Meaningful learning requires activation of relevant prior knowledge (Ausubel, 1962, 1963). Learners who encounter a new concept equipped with relevant, activated, adequate prior knowledge will find the new concept intuitive. When concepts are not intuitive, learners often struggle and may fail (Hestenes, Wells, & Swackhamer, 1992). When learners do not have prerequisite knowledge, instruction should provide relevant experience (Merrill, 2002). This chapter summarizes how game-based, metaphor-enhanced (GaME) learning objects can help learners construct viable prior knowledge from game play experience. Learners play a GaME to construct prerequisite knowledge that will prepare them for direct instruction.

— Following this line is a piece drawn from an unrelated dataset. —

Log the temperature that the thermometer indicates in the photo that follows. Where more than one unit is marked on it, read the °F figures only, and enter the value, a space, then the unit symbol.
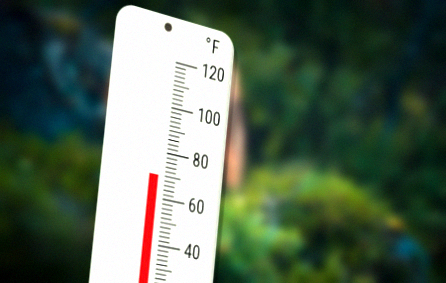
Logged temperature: 70 °F
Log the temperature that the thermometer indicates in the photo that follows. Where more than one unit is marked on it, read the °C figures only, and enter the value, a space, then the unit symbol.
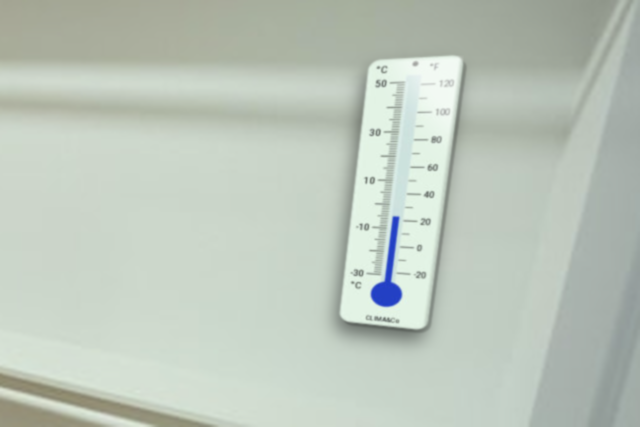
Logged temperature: -5 °C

The GaME research program is founded on the assumption that game-based technologies are powerful learning tools (Gee, 2003, 2005a). The program specializes in one type of learning objective and one event of instruction:

  • Learning objective: Complex, introductory concepts

  • Event of instruction: Prior knowledge

GaMEs are engineered to make complex concepts both embodied and intuitive. A GaME:

  • Is game-based. A GaME has goals, a system, and game play. The goal is to motivate targeted learning. In addition, transactions within the game world connect learning to the player’s sensory and perceptual systems.

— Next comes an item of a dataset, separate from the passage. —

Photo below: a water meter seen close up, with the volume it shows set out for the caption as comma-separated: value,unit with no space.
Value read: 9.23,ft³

  • Is metaphor-enhanced. GaME design applies cognitive science theories of analogical reasoning. The GaME world, its relational system, and the game goal are analogs for the targeted conceptual domain. The GaME lets learners construct sound and viable mental models of targeted conceptual domains.

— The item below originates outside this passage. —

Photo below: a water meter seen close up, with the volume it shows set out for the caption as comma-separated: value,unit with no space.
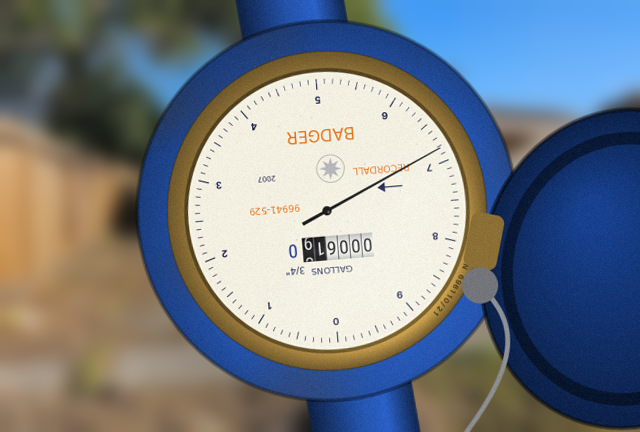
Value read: 6186.8,gal
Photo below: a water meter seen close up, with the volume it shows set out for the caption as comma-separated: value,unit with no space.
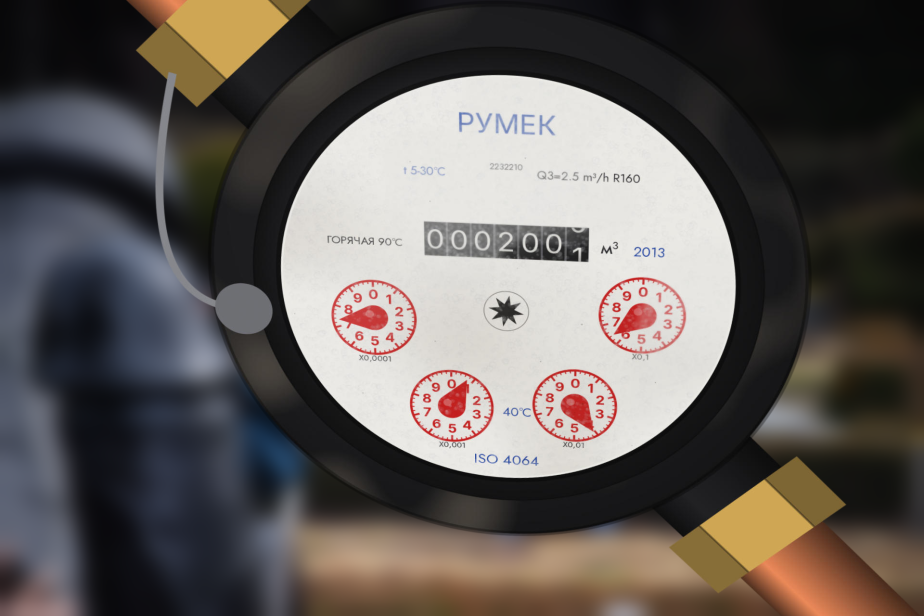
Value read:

  • Is a learning object. A GaME functions as a self-contained, decontextualized instructional module.

  • Accelerates the experience. A good novel or movie focuses on experience salient to its story and compresses days, years, and even lifetimes in a few hours. GaMEs focus on experience relevant to the targeted conceptual domain. Over a few hours of engineered game play, players experience days, years, and even lifetime equivalents of viable transactions with the target domain.

A GaME design team specifies the relational structure of the target domain and then defines an analogous GaME world of time, space, and the objects and relations that define them. Within the GaME world these become relevant lived experience for learners. Learners construct a model of how to progress through the GaME system. They form hypotheses and test them, developing a mental model analogous to the targeted domain by creating viable prior knowledge. Research has shown that lived experience in the physical world often leads to mental models that make science concepts counterintuitive (Hestenes et al., 1992). GaMEs are engineered for lived experience within a GaME world that makes science concepts intuitive.